— EXERCISE MATERIALS —
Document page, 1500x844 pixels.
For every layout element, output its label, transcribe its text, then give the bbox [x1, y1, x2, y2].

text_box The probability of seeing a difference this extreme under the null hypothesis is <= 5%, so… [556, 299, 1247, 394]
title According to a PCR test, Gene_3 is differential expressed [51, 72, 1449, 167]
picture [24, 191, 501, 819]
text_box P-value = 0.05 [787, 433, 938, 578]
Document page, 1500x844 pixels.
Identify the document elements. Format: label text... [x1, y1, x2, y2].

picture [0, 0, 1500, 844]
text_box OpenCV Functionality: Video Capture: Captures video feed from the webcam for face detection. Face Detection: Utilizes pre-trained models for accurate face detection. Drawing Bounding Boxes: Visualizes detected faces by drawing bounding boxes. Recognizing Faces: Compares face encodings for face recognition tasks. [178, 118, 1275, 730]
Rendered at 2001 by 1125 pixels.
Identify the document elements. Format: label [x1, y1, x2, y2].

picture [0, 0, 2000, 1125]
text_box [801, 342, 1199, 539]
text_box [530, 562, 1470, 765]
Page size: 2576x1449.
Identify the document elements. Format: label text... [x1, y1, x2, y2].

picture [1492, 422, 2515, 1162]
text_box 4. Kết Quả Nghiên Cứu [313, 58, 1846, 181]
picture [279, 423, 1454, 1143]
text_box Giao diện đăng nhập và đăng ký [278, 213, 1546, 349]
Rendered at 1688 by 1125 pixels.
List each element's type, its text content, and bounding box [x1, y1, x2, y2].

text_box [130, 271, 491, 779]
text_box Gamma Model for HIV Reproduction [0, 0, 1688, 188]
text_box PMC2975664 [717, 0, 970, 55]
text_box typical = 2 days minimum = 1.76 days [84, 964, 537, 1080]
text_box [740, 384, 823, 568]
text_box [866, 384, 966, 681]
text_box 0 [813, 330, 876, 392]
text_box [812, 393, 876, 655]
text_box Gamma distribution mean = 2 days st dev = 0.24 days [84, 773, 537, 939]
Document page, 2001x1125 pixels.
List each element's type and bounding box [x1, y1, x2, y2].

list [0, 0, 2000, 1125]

— TRY IT —
Every record must be transcribed precisely, down to the last character.

— TASK OUTPUT —
Document page, 1500x844 pixels.
For every layout element, output its label, transcribe its text, then give the bbox [x1, y1, x2, y2].

text_box The probability of seeing a difference this extreme under the null hypothesis is <= 5%, so… [556, 299, 1247, 394]
title According to a PCR test, Gene_3 is differential expressed [51, 72, 1449, 167]
picture [24, 191, 501, 819]
text_box P-value = 0.05 [787, 433, 938, 578]
Document page, 1500x844 pixels.
Identify the document elements. Format: label text... [x1, y1, x2, y2].

picture [0, 0, 1500, 844]
text_box OpenCV Functionality: Video Capture: Captures video feed from the webcam for face detection. Face Detection: Utilizes pre-trained models for accurate face detection. Drawing Bounding Boxes: Visualizes detected faces by drawing bounding boxes. Recognizing Faces: Compares face encodings for face recognition tasks. [178, 118, 1275, 730]
Rendered at 2001 by 1125 pixels.
Identify the document elements. Format: label [x1, y1, x2, y2].

picture [0, 0, 2000, 1125]
text_box [801, 342, 1199, 539]
text_box [530, 562, 1470, 765]
Page size: 2576x1449.
Identify the document elements. Format: label text... [x1, y1, x2, y2].

picture [1492, 422, 2515, 1162]
text_box 4. Kết Quả Nghiên Cứu [313, 58, 1846, 181]
picture [279, 423, 1454, 1143]
text_box Giao diện đăng nhập và đăng ký [278, 213, 1546, 349]
Rendered at 1688 by 1125 pixels.
List each element's type, its text content, and bounding box [x1, y1, x2, y2].

text_box [130, 271, 491, 779]
text_box Gamma Model for HIV Reproduction [0, 0, 1688, 188]
text_box PMC2975664 [717, 0, 970, 55]
text_box typical = 2 days minimum = 1.76 days [84, 964, 537, 1080]
text_box [740, 384, 823, 568]
text_box [866, 384, 966, 681]
text_box 0 [813, 330, 876, 392]
text_box [812, 393, 876, 655]
text_box Gamma distribution mean = 2 days st dev = 0.24 days [84, 773, 537, 939]
Document page, 2001x1125 pixels.
List each element's type and bounding box [x1, y1, x2, y2].

list [0, 0, 2000, 1125]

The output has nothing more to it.